_Task instructions:_
Condense the paragraph in the Agile piece below that begins "If you are still arguing" into a short bulleted list that keeps its main points.

_Supplied text:_
______
If you are still arguing whether you need to be Agile, this is not for you. Vamoose! You are already a creature living in the past. The previous generation. To be or not to be Agile, that is no longer the question. But, in the organizational context, Agile is just a means to an end, the answer to your existence, what the organization wants to be, and the required right response to its employees, customers, the market, and its shareholders (in that order IMO). In my simple definition, Agile is only simply one thing — “Learning to Learn”

“Do we know what we are doing today is right?”

So, if I say we are getting it wrong, then what is right? That is a very interesting question. There is no specific right. However, before you go off and say, “Oh, I was expecting some canned answers, nothing here really”, the right question to ask is not to ask “What is right?” but to ask “Do we know what we are doing today is right?” and that question asked everyday will help you find the answers continuously over a period of time. And that period of time, is a journey with nary an end in sight.
______
_Data provided:_
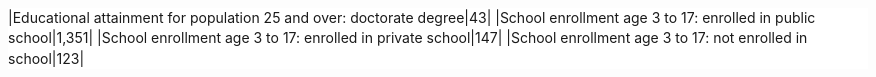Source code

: |Educational attainment for population 25 and over: doctorate degree|43|
|School enrollment age 3 to 17: enrolled in public school|1,351|
|School enrollment age 3 to 17: enrolled in private school|147|
|School enrollment age 3 to 17: not enrolled in school|123|
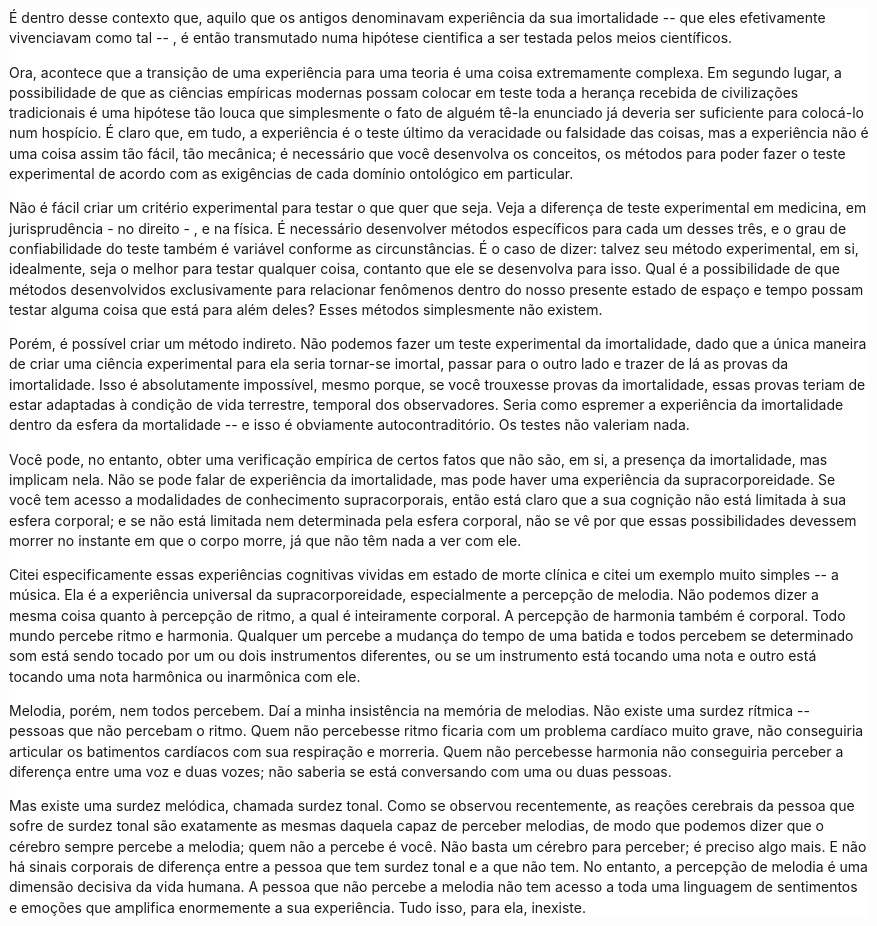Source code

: É dentro desse contexto que, aquilo que os antigos denominavam experiência da sua imortalidade -- que eles efetivamente vivenciavam como tal -- , é então transmutado numa hipótese cientifica a ser testada pelos meios científicos.

Ora, acontece que a transição de uma experiência para uma teoria é uma coisa extremamente complexa. Em segundo lugar, a possibilidade de que as ciências empíricas modernas possam colocar em teste toda a herança recebida de civilizações tradicionais é uma hipótese tão louca que simplesmente o fato de alguém tê-la enunciado já deveria ser suficiente para colocá-lo num hospício. É claro que, em tudo, a experiência é o teste último da veracidade ou falsidade das coisas, mas a experiência não é uma coisa assim tão fácil, tão mecânica; é necessário que você desenvolva os conceitos, os métodos para poder fazer o teste experimental de acordo com as exigências de cada domínio ontológico em particular.

Não é fácil criar um critério experimental para testar o que quer que seja. Veja a diferença de teste experimental em medicina, em jurisprudência - no direito - , e na física. É necessário desenvolver métodos específicos para cada um desses três, e o grau de confiabilidade do teste também é variável conforme as circunstâncias. É o caso de dizer: talvez seu método experimental, em si, idealmente, seja o melhor para testar qualquer coisa, contanto que ele se desenvolva para isso. Qual é a possibilidade de que métodos desenvolvidos exclusivamente para relacionar fenômenos dentro do nosso presente estado de espaço e tempo possam testar alguma coisa que está para além deles? Esses métodos simplesmente não existem.

Porém, é possível criar um método indireto. Não podemos fazer um teste experimental da imortalidade, dado que a única maneira de criar uma ciência experimental para ela seria tornar-se imortal, passar para o outro lado e trazer de lá as provas da imortalidade. Isso é absolutamente impossível, mesmo porque, se você trouxesse provas da imortalidade, essas provas teriam de estar adaptadas à condição de vida terrestre, temporal dos observadores. Seria como espremer a experiência da imortalidade dentro da esfera da mortalidade -- e isso é obviamente autocontraditório. Os testes não valeriam nada.

Você pode, no entanto, obter uma verificação empírica de certos fatos que não são, em si, a presença da imortalidade, mas implicam nela. Não se pode falar de experiência da imortalidade, mas pode haver uma experiência da supracorporeidade. Se você tem acesso a modalidades de conhecimento supracorporais, então está claro que a sua cognição não está limitada à sua esfera corporal; e se não está limitada nem determinada pela esfera corporal, não se vê por que essas possibilidades devessem morrer no instante em que o corpo morre, já que não têm nada a ver com ele.

Citei especificamente essas experiências cognitivas vividas em estado de morte clínica e citei um exemplo muito simples -- a música. Ela é a experiência universal da supracorporeidade, especialmente a percepção de melodia. Não podemos dizer a mesma coisa quanto à percepção de ritmo, a qual é inteiramente corporal. A percepção de harmonia também é corporal. Todo mundo percebe ritmo e harmonia. Qualquer um percebe a mudança do tempo de uma batida e todos percebem se determinado som está sendo tocado por um ou dois instrumentos diferentes, ou se um instrumento está tocando uma nota e outro está tocando uma nota harmônica ou inarmônica com ele.

Melodia, porém, nem todos percebem. Daí a minha insistência na memória de melodias. Não existe uma surdez rítmica -- pessoas que não percebam o ritmo. Quem não percebesse ritmo ficaria com um problema cardíaco muito grave, não conseguiria articular os batimentos cardíacos com sua respiração e morreria. Quem não percebesse harmonia não conseguiria perceber a diferença entre uma voz e duas vozes; não saberia se está conversando com uma ou duas pessoas.

Mas existe uma surdez melódica, chamada surdez tonal. Como se observou recentemente, as reações cerebrais da pessoa que sofre de surdez tonal são exatamente as mesmas daquela capaz de perceber melodias, de modo que podemos dizer que o cérebro sempre percebe a melodia; quem não a percebe é você. Não basta um cérebro para perceber; é preciso algo mais. E não há sinais corporais de diferença entre a pessoa que tem surdez tonal e a que não tem. No entanto, a percepção de melodia é uma dimensão decisiva da vida humana. A pessoa que não percebe a melodia não tem acesso a toda uma linguagem de sentimentos e emoções que amplifica enormemente a sua experiência. Tudo isso, para ela, inexiste.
______
_Expected output:_
- Whether to be Agile is no longer the question. Anyone still debating it belongs to the past.
- In an organization, Agile is a means to an end: what the organization wants to be.
- It is the right response to employees, customers, the market, and shareholders, in that order.
- In simple terms, Agile is "Learning to Learn."